● **Source information**:

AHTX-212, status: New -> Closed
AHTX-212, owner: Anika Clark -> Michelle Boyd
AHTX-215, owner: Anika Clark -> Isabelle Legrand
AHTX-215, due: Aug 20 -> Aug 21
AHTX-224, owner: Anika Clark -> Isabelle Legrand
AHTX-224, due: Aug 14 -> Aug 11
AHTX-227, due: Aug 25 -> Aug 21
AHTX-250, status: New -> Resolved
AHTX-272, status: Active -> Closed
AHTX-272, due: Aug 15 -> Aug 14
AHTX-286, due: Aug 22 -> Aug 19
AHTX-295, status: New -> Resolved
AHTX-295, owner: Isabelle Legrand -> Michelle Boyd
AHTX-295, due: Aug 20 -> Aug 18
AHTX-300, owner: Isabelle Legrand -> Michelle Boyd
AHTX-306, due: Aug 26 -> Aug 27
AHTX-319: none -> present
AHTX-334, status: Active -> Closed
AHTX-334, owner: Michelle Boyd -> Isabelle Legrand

● **Your objective**: Reproduce the preceding records exactly and completely.

● **Solved problem**:
AHTX-212, status: New -> Closed
AHTX-212, owner: Anika Clark -> Michelle Boyd
AHTX-215, owner: Anika Clark -> Isabelle Legrand
AHTX-215, due: Aug 20 -> Aug 21
AHTX-224, owner: Anika Clark -> Isabelle Legrand
AHTX-224, due: Aug 14 -> Aug 11
AHTX-227, due: Aug 25 -> Aug 21
AHTX-250, status: New -> Resolved
AHTX-272, status: Active -> Closed
AHTX-272, due: Aug 15 -> Aug 14
AHTX-286, due: Aug 22 -> Aug 19
AHTX-295, status: New -> Resolved
AHTX-295, owner: Isabelle Legrand -> Michelle Boyd
AHTX-295, due: Aug 20 -> Aug 18
AHTX-300, owner: Isabelle Legrand -> Michelle Boyd
AHTX-306, due: Aug 26 -> Aug 27
AHTX-319: none -> present
AHTX-334, status: Active -> Closed
AHTX-334, owner: Michelle Boyd -> Isabelle Legrand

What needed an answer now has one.